There are two contextual criteria in particular that I’d like to call out. Scaling Agile and Culture.

Scaling Agile can have many interpretations and meanings, from a handful of teams on one large product with dependencies not broken, all the way to the diversity and complexity of organisation-wide agility with thousands of value streams, teams and contexts. Depending on why you want to ‘Scale Agile’ and what you mean by ‘Scaling Agile’, your approach will differ.

Understanding the Incumbent Culture is key. Within one large organisation there will likely be a number of separate prevalent cultures, due to history, folklore, location, leadership style and so on. It would be foolish to take one approach across different cultures. There are many cultural models to use as a guide. Take Westrum’s typology as one example. If the starting culture is Pathological, then psychological safety will be thin on the ground. An autocratic culture is prevalent and in the worst cases there is a culture of fear with learned helplessness. I’ve spoken to teams who didn’t dare to inspect and adapt. A revolutionary approach to changing ways of working is not likely to be successful in this context. I have seen it fail with the imposition of Scrum and synchronised Sprints, which was a case of inflicting revolution in an environment with a lack of safety. A better approach in this context is inviting evolution over imposing revolution, starting with what you do now, for reasons I go into below.

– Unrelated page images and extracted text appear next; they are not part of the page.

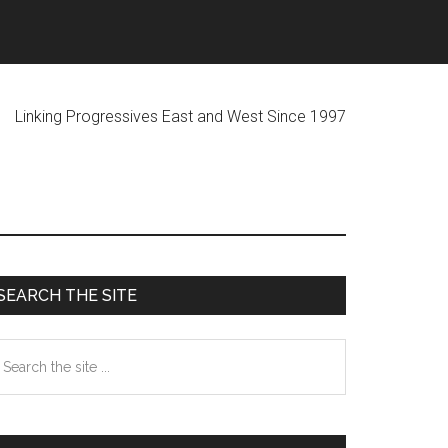
ogressives East and West Since 1997
Primary
SEARCH THE SITE
Sidebar
earch
he
te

“The level of consciousness of an organisation cannot exceed the level of consciousness of its leader”, Frederic Laloux

If the starting culture is Generative, if there is psychological safety, if there are already pockets of mastery, if there is strong survival anxiety with a high cost of delay, then it is possible that inviting revolutionary change is preferable in this context.

Frameworks

The challenge for any framework of practices in an emergent context is the balancing line between prescription for beginners and flexibility as people gain mastery. A framework either explicitly caters to adaptability to context by not being prescriptive on practices, shining a light on the problems and letting people work out how to solve them, or it is prescriptive and dogmatic. In the latter case as mastery grows you can treat the framework as a departure point and inspect & adapt away from it, so it is no longer being ‘done’, if that improves your outcomes.

Scrum and its scaled variants such as SAFe, LeSS, Nexus and [email protected], are revolutionary rather than evolutionary as they introduce new roles, artifacts, events and rules. The new roles, artifacts and events are non-negotiable. You’re either doing it or you’re not doing it. The scaled variants have evolved in in a context of scaling vertically, many teams on one large product, with dependencies. Disciplined Agile supports context sensitive choice with guidance. It suits the context of enterprise agility and scaling horizontally, catering to diversity and emergence, with guardrails. The Kanban Method is evolutionary, you apply it to your process, it shines a light on flow and impediments to flow. More on this topic in a subsequent post.

All are useful tools to have in the toolbox. One size does not fit all.